The Energy Forum is a non-profit that aims to inform MEPs about energy policy.

The EPP ended up pushing hard for the amendment that throws a lifeline to the boiler industry.

Kelly denied that the lobbying efforts played a role, saying he met with the gas sector “disproportionately less than others.”

“I completely reject the line of questioning that suggests I have special relationship with the gas industry … I have no connection with any industry and I was guided by the priorities of the political group I was representing,” he said.

Parliament’s chief negotiator on the file, Green MEP Ciarán Cuffe, called the amendment “regrettable” but that it was ultimately “required to get the EPP to support the deal.”

In Tuesday’s vote, MEPs agreed on Parliament’s position on the Commission’s 2021 proposed revision of the Energy Performance of Buildings Directive, aimed at decarbonizing the EU’s building stock by 2050.

NGOs are outraged over the boiler loophole — saying out that even if a boiler is certified to use green fuels, it may never actually be plugged into such a system.

“The danger here is essentially it allows business as usual,” for the gas industry, said Jan Rosenow with the Regulatory Assistance Project NGO, since “you could certify a heating system that basically burns fossil fuels for the entirety of its existence as one that could potentially at some point also use renewable fuels.”

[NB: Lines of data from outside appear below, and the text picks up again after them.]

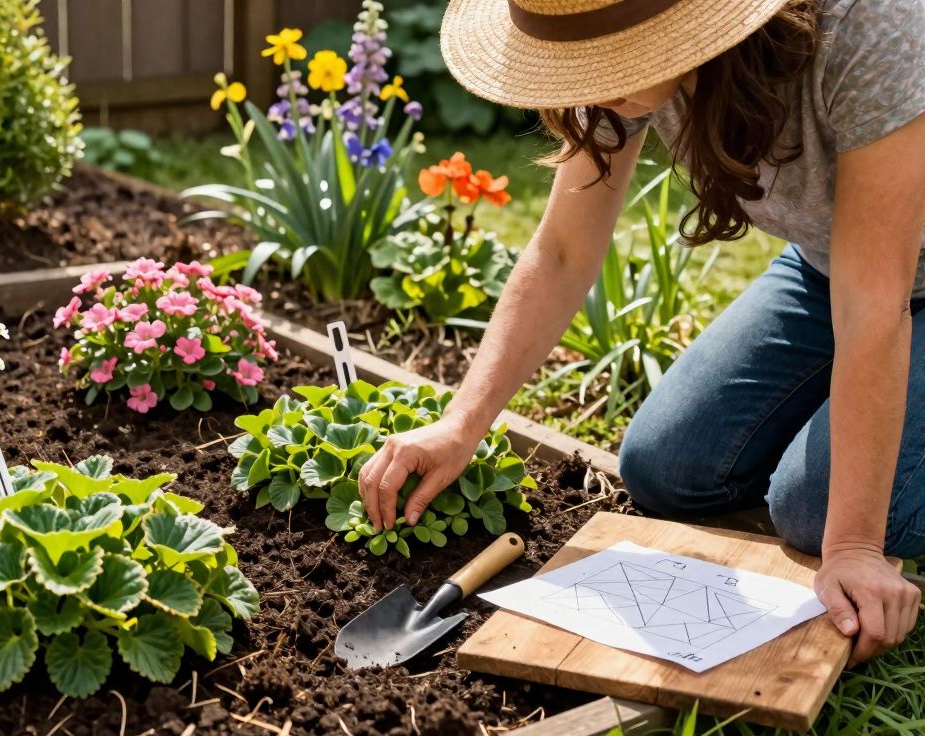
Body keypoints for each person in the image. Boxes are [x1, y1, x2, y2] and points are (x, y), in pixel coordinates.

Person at [357, 0, 925, 664]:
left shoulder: (870, 31)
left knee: (814, 510)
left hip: (879, 284)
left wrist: (852, 546)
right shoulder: (626, 55)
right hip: (835, 268)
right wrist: (462, 423)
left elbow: (873, 305)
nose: (592, 77)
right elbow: (564, 252)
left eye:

He pointed to the shortfall in the ability of green fuels to supply those boilers. The EU currently uses 1,300 terawatt hours of fossil gas a year for heating and cooking, but he estimates that by 2030 the bloc will only be producing and importing a total of 1,014 TWh of green hydrogen and biomethane, much of which will also be used for other purposes like supplying energy-intensive industires.

This is a fact the gas boiler industry knows well, Rosenow said, and means “they will not have to make major alterations” to their business models.

Still, Federica Sabbati, secretary-general of the European Heating Industry, said biogas and hydrogen boilers “have a role to play” as the EU needs “everything which is renewable” to meet its 2050 target.

“The bottom line is we need to keep all the doors open … because we know that electricity alone will not be able to decarbonize all types of buildings everywhere in Europe.”